This season at the farmers market I have been a part time vendor. What that means is that I request to come to the market on the weekends that I can and if there are any open spots--mainly because the full-time vendors can't make it-- then I get to setup my tent.
What that also means for me is that I actually get to know a lot more people than I did last year.
Oh, I still see Cathy the honey lady and Kent the picture guy--our neighbors from last season. But I see them on the fly, before the market opens when I (or they) have a spare moment to stroll on by.
Kent is retired and is a phenomenal photographer whose favorite Saturday treat is a handful of peanuts in his glass bottle of Coke. He and I still do our morning conversational routine:
Kent: Hey! What're you selling today?
Me: Oh, you know, Kent... Sunshine. Happiness.
And he laughs.
I call greetings to the salsa guy, a man who Dan and I have dubbed "Bad Santa" for his talent with a dirty joke.
Susie, the peach lady, is as sweet as the day is long, with a right wicked sense of humor that can slice someone clean in two.
The market. It's a world unto itself. And while the market is primarily made up (and made for) the shoppers, there is an entirely different world available only to the vendors. It is one of camaraderie. Behind the scenes jokes:
"I'm just waiting for all those people who said they were going to come back..."
"Hey," I like to tell my neighbors, "...no worries, they're going to swing by on the way out..." A wink, a smile. A bit of a good natured eye roll.
For the first part of the summer I was located in the corner spot belonging to another peach vendor. Sadly for him he was flooded in, but luckily for him it wasn't peach season then anyway. Lucky for ME it was by the brick oven pizza place and right by the musicians on the corner. This location also threw a gorgeous slash of sunlight across the products which people couldn't help be charmed by.
Next to me, in this spot was a man whose wife made bows and aprons and do-dads. Every Saturday we would chat about farming and orgones. He--who had fought for this country in both the Vietnam and Korean Wars was a peace loving farmer who loved nothing more than to coax life from a seed and watch it flourish. He believed sincerely in the bounty of the universe and the beauty of simple living. He had travelled this world and found faith in God, nature and in the reality of energy, life forces, tolerance, and beauty. In fact, I show my own short-sightedness when I say I assumed upon meeting him that he would be close-minded and in the end it was me who found myself to be the one who jumped to conclusions.
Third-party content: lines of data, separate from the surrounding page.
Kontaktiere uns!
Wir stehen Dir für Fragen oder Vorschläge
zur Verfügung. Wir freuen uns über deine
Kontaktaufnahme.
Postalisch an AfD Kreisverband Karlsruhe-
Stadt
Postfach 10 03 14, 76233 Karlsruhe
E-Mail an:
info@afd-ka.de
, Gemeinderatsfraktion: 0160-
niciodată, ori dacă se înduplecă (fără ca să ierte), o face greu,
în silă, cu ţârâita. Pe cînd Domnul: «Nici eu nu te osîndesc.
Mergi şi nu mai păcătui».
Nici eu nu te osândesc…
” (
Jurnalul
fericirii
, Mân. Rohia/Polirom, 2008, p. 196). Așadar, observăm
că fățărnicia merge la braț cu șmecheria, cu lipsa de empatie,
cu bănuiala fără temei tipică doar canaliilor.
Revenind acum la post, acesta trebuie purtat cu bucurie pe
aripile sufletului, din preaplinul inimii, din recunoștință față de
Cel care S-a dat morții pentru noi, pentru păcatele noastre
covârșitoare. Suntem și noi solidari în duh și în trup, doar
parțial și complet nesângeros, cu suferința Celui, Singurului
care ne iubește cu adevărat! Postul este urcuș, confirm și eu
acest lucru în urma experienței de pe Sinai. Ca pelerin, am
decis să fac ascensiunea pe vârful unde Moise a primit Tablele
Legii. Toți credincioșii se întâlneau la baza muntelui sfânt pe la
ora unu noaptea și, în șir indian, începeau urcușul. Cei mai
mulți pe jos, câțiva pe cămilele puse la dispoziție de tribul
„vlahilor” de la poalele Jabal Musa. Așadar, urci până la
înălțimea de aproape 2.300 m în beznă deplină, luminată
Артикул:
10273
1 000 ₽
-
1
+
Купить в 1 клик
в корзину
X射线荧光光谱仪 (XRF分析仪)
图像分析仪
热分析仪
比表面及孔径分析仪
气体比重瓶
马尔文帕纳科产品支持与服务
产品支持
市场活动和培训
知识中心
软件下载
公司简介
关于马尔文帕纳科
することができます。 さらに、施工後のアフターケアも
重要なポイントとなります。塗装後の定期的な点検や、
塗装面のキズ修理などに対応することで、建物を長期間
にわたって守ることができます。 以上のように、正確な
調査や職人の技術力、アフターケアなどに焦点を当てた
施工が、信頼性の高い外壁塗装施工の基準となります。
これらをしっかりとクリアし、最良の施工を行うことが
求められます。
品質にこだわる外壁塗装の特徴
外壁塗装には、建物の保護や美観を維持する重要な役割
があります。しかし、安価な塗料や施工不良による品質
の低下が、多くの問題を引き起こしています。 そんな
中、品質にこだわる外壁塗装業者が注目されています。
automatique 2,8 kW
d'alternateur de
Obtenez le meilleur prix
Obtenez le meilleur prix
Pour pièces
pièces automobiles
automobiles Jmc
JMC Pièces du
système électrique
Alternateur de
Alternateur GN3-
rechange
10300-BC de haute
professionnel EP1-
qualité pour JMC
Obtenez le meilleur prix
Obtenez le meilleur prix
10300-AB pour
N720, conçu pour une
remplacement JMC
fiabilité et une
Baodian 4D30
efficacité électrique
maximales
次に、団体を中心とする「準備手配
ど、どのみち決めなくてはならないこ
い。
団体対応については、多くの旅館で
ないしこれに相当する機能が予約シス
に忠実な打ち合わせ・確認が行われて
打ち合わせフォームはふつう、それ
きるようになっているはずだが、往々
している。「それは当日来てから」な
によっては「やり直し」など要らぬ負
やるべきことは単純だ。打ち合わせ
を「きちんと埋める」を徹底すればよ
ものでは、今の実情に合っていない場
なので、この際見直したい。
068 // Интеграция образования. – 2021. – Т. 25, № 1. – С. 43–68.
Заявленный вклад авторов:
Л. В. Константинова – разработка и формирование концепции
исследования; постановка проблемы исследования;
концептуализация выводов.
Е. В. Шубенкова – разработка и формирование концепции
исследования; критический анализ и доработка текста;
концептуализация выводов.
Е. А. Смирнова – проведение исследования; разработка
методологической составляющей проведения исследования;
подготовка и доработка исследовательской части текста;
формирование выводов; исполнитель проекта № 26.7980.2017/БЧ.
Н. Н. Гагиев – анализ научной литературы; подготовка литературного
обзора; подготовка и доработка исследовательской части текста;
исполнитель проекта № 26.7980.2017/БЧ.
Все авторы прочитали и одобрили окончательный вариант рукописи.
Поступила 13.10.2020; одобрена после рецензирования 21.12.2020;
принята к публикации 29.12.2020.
The peach vendor has since reclaimed his spot. A down to the roots farmer, he is. A market vendor t-shirt. Overalls. Mesh camo hat. Long, grizzly, white beard. He hauls his peaches off his pick up truck and the people can't get enough of the particular magic of his fruit. Smiles aren't free to him, though he looks kind enough.
Last Saturday, my war veteran came strolling down to my new spot between Bad Santa and the Meyers Produce people. He saw me and told my neighbor, Charlies (Mr. Meyer), "There is an aura of good energy that surrounds this one. She's the greatest neighbor to have!"
"And good for business too!" Agreed my newest friends. "People just stand here and talk to her all day!"
I explained to my newest neighbor, "I used to be down by him until the peach farmer got back in town and I got kicked out of the neighborhood."
My well travelled veteran friend looked at my new neighbors. The only thing to betray the joke on the tip of his tongue, was moving his toothpick from one side of his mouth to the other.
"We sure do miss our orgone girl down there," he said, "...the only good thing about the peach vendor being back is that he's so much better looking."